● ASSIGNMENT
In the records below, copy out character for character the lines from the one containing "Cours de Yoga en Ligne" through the one containing "изношена, если дом старый.", both included.

Saved entries:
>>>>
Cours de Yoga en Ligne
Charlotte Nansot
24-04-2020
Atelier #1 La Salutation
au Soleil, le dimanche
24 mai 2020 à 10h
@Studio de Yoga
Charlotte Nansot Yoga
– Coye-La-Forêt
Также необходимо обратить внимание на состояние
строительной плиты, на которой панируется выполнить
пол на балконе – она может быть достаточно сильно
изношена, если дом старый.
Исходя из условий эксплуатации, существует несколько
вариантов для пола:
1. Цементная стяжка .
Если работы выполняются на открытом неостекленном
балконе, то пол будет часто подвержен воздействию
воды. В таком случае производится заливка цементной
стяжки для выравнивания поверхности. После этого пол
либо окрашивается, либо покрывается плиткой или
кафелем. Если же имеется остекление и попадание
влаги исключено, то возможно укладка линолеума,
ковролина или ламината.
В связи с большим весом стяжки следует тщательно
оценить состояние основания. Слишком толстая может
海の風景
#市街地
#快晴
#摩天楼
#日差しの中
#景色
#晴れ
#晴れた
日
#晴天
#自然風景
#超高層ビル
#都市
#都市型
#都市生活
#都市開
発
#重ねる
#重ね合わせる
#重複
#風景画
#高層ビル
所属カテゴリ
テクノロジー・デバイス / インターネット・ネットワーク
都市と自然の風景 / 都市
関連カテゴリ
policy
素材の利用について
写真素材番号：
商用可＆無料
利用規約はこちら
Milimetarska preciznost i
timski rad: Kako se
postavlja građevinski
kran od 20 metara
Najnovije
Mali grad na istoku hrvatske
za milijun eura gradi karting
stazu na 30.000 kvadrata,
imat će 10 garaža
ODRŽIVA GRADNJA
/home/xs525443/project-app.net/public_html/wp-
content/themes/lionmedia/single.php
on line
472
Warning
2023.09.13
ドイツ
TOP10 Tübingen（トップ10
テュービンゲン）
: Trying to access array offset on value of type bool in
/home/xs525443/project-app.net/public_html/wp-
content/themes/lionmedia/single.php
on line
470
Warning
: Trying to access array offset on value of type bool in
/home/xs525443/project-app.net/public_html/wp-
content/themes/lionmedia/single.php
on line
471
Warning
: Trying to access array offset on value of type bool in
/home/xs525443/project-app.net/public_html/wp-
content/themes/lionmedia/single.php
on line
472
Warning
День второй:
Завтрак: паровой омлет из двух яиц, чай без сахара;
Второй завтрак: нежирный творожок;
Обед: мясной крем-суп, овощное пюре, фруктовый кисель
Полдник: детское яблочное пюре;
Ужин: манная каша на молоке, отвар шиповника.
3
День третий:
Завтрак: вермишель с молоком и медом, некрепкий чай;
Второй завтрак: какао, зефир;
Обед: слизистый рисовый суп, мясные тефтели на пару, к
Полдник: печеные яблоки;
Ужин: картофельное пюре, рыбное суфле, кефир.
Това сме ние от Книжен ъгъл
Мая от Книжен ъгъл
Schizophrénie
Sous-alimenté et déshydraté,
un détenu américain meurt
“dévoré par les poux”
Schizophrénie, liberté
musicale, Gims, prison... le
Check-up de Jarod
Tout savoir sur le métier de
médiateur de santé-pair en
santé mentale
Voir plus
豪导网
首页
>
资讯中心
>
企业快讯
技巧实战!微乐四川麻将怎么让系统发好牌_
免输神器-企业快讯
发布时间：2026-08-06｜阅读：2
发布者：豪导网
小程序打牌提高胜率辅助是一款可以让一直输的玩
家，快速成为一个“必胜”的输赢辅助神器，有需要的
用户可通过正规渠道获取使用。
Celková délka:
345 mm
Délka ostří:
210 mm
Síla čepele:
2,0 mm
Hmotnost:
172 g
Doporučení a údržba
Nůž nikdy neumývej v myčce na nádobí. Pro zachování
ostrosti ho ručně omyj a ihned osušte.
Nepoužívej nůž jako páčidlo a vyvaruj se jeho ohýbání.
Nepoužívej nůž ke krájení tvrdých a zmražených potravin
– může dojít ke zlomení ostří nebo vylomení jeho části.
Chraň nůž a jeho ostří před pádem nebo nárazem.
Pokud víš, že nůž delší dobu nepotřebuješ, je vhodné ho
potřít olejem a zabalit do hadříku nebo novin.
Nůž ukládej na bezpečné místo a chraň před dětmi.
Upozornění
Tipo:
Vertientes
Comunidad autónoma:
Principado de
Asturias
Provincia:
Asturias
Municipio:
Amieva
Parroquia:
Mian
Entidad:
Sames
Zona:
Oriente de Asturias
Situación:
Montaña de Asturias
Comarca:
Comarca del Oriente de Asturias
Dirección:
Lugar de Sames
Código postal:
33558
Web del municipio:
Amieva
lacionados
<<<<
>>>>
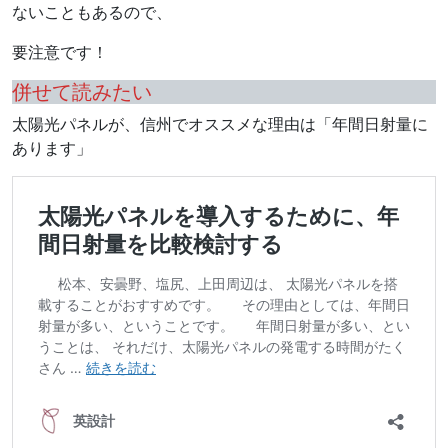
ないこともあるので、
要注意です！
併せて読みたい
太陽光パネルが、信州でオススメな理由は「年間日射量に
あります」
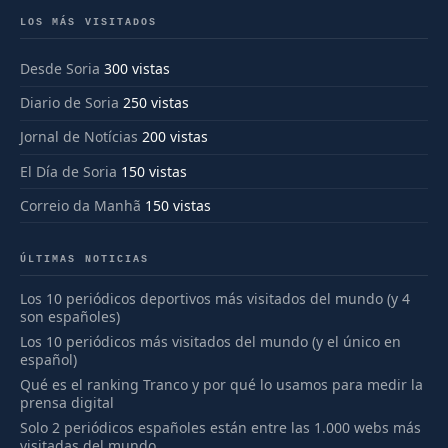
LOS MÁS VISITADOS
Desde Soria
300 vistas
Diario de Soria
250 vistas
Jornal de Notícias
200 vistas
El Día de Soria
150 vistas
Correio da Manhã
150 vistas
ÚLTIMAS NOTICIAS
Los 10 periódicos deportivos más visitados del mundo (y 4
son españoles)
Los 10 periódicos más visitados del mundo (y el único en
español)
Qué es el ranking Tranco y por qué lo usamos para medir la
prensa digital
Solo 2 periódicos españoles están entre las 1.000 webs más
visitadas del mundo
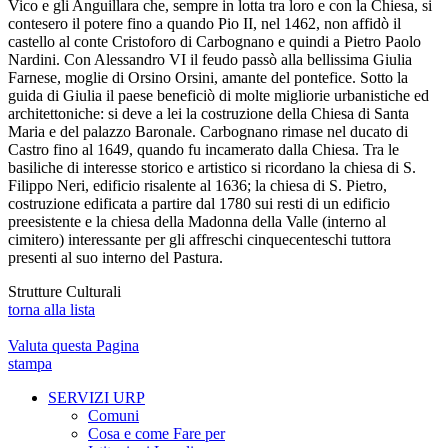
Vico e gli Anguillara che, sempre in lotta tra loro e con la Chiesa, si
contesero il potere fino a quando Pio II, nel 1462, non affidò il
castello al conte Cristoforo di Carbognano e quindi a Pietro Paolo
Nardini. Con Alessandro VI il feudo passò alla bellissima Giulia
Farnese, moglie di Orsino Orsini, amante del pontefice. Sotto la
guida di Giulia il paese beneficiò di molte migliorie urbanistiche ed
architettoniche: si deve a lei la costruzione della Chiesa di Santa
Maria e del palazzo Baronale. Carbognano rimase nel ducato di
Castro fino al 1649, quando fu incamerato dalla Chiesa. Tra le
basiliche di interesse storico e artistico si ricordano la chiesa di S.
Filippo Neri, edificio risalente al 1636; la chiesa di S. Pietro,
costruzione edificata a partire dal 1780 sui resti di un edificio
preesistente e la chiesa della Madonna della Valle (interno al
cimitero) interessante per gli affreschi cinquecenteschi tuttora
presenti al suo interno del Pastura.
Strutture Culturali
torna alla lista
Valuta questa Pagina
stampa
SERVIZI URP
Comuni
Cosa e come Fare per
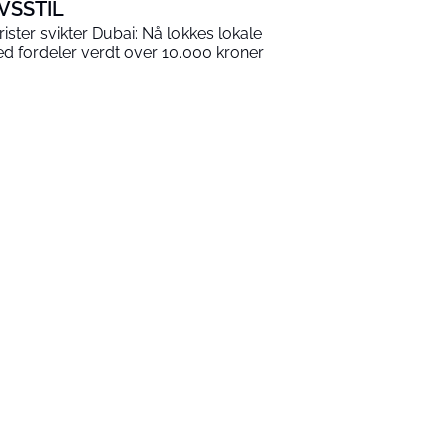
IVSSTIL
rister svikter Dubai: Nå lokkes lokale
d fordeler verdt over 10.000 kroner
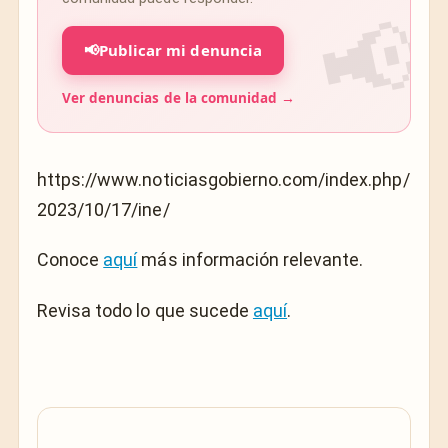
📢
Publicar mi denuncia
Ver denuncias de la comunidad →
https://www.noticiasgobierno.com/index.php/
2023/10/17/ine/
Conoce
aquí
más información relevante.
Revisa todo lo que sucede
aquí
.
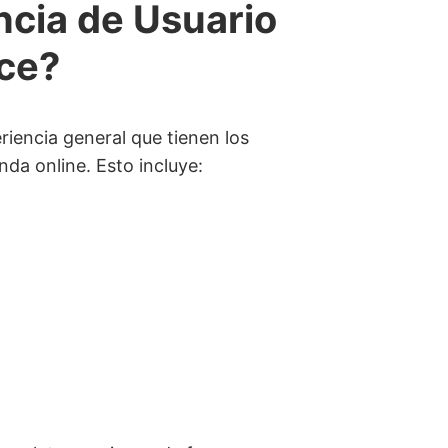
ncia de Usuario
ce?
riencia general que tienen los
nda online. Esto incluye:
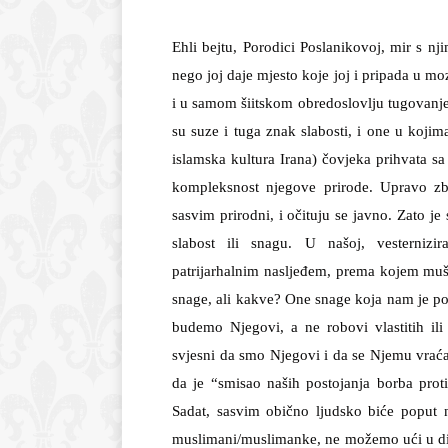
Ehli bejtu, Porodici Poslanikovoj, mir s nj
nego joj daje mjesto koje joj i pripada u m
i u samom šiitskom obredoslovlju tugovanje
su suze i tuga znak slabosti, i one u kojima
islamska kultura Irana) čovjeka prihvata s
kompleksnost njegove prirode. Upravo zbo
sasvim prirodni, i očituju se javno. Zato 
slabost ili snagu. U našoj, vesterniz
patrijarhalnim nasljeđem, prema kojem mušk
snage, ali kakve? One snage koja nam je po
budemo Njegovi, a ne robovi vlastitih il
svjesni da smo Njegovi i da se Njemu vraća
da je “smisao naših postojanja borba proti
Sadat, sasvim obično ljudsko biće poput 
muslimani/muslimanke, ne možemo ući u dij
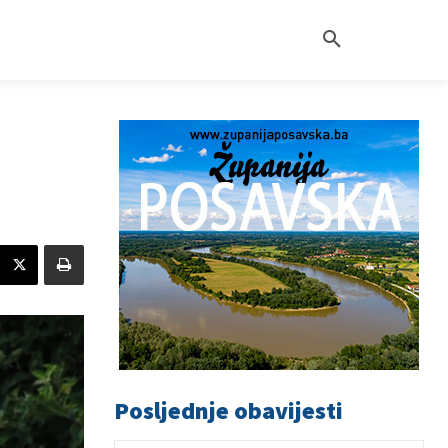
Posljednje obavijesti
<<<<
● OUTPUT BELOW
Cours de Yoga en Ligne
Charlotte Nansot
24-04-2020
Atelier #1 La Salutation
au Soleil, le dimanche
24 mai 2020 à 10h
@Studio de Yoga
Charlotte Nansot Yoga
– Coye-La-Forêt
Также необходимо обратить внимание на состояние
строительной плиты, на которой панируется выполнить
пол на балконе – она может быть достаточно сильно
изношена, если дом старый.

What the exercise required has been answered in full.